Однако Жозефина не сдается. Так, недавно она заявила, что ушибла на работе ногу и теперь ей трудно петь стоя; но поскольку она может петь только стоя, то ей придется укоротить и песни. И хотя она прихрамывает и опирается на сцене на своих клевретов, никто не верит в ее ушиб. Пусть тельце ее особо чувствительно, но ведь мы трудовой народец, и она плоть от нашей плоти; да ежели б каждый у нас захромал от любой царапины, то мы все превратились бы в хромоножек. Однако же, несмотря на то что ее водили какое-то время под руки как увечную, благодарные восторги наши не поубавились, да и сокращения программы были встречены без особой обиды.

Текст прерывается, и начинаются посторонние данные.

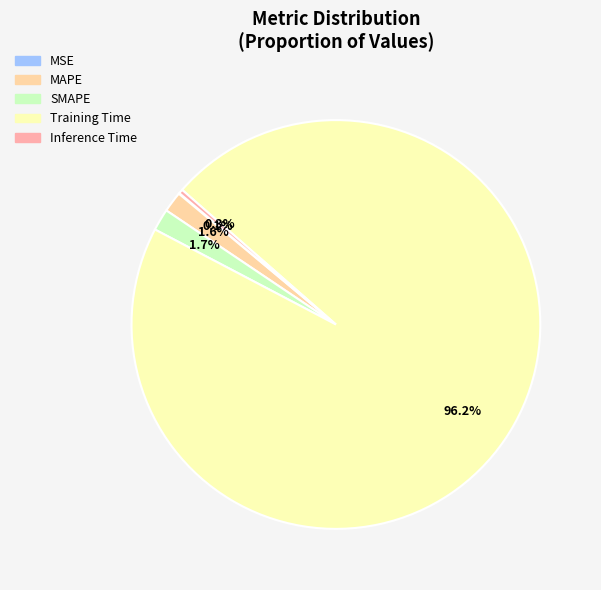

Does Training Time represent more than half of the total?

Yes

Вечно хромать невозможно, так что Жозефина порой придумывает что-то еще: то разыгрывает усталость, то упадок сил, то спад настроения. Так что у нас теперь, кроме концерта, еще и представление. Мы видим, как Жозефину обступает свита, уговаривает ее петь. Она-то с радостью бы – но не может. Жозефину утешают, ей льстят, чуть не на руках относят на уготованное ей место. Наконец она, увлажнив глаза, сдается и пытается запеть, собрав последние силы; стоит вся поникшая – не раскинув как прежде руки, а безвольно свесив их как плети вдоль тела, так что возникает впечатление, что они коротковаты, – итак, она пытается запеть, но тщетно: голова ее дергается, обессилев, и у нас на глазах она падает в изнеможении. Тут же, однако, подхватывается и запевает как ни в чем не бывало, не хуже, по-моему, чем обычно; разве что утонченный какой-нибудь слух различит на сей раз нотки особого волнения, но ведь оно делу только на пользу. А к концу выступления усталости у нее даже меньше обычного; удаляется она твердой поступью, если так можно назвать ее семенящую походку, отвергая помощь свиты, холодным испытующим взором окидывая почтительно расступающуюся перед ней толпу.
Так было до недавнего времени; новостью же стало то, что Жозефина вдруг не явилась на объявленное выступление. Ее разыскивают, и не одна только свита; многие посвятили себя делу поиска, но все напрасно; Жозефина исчезла, она не желает петь, она не желает даже, чтобы ее об этом просили, на сей раз она покинула нас насовсем.
Странно, что наша умница так просчиталась – настолько, что можно подумать, что она и не считала вовсе, а отдалась своей судьбе, которая в нашем мире может быть только очень печальной. Она сама отказалась от пения, сама разрушила ту власть, какую обрела над нашими душами. И как только это ей удалось – ведь любая душа для нее потемки! Она спряталась и не поет больше, а народец наш, спокойный и самовластный, без видимого разочарования, как и подобает тому, кто привык, вопреки кажимости, раздавать, а не получать подарки – даже от такой персоны, как Жозефина, – народец наш, эта в себе самой покоящаяся масса, продолжает идти своим путем.